How to Convert string to UTF-8 in Python

Sometimes you may need to convert string to UTF-8 in Python, especially for your web application to make it work across browsers. This can also happen if you are using python 2.x that works with ASCII encoding by default, instead of utf8. There are multiple ways to convert string to UTF8. We will look at each of them one by one. By the way, this is not a problem in Python 3.x since all strings in it are Unicode.


How to Convert string to UTF-8 in Python

Here are the different ways to convert string to UTF8 in Python.

Let us say you have the following string.

>>> test="abc"
>>> type(test)
<type 'str'>

You can convert string into utf-8 using unicode function.

>>> unitest = unicode(test)
>>> unitest
>>> u'abc'
>>> type(unitest)
>>> <type 'unicode'>

Also read : How to Undo Git Commit

You can also convert string to utf-8 using decode() function as shown below.

>>> unitest = test.decode()
>>> unitest
>>> u'abc'
>>> type(unitest)
>>> <type 'unicode'>

If you want to convert it utf-8 to string just use encode() function as shown below.

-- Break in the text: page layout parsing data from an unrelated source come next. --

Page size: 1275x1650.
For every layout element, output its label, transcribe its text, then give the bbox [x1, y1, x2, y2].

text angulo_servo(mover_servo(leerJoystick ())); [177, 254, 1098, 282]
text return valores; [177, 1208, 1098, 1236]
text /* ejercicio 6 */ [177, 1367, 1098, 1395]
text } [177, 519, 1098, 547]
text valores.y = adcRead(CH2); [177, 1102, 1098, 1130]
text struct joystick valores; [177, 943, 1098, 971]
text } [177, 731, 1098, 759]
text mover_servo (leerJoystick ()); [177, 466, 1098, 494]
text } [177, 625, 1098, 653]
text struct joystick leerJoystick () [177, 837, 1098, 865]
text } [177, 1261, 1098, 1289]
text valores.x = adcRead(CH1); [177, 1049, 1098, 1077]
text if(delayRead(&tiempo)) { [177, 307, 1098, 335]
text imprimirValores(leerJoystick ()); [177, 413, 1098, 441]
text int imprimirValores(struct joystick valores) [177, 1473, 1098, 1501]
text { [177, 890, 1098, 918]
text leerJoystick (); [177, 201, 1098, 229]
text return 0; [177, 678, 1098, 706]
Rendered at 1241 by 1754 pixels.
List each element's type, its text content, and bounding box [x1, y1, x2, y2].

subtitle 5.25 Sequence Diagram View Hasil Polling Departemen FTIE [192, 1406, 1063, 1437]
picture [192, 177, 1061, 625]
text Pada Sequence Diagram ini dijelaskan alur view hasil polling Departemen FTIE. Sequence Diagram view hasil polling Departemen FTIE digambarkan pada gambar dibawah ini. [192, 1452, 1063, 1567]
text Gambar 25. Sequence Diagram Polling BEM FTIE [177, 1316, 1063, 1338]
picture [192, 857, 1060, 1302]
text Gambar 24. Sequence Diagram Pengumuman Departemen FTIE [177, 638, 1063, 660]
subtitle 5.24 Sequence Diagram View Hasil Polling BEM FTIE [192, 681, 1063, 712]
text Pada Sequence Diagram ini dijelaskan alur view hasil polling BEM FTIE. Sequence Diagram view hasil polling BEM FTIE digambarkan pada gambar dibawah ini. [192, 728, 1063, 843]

>>> string_test = unitest.encode()
>>> string_test
>>> 'abc'
>>> type(string_test)
>>> <type 'str'>

Also read : How to Delete lines in vi editor

If you are using python in a web application or mobile app, then instead of calling the above functions every time, it is advisable to add the following line to the top of your .py file.

# -*- coding: utf-8 -*-

This will ensure that all data transfer happens with UTF-8 encoding. Otherwise, you may end up getting “UnicodeDecodeError: ‘utf8’ codec can’t decode byte” error.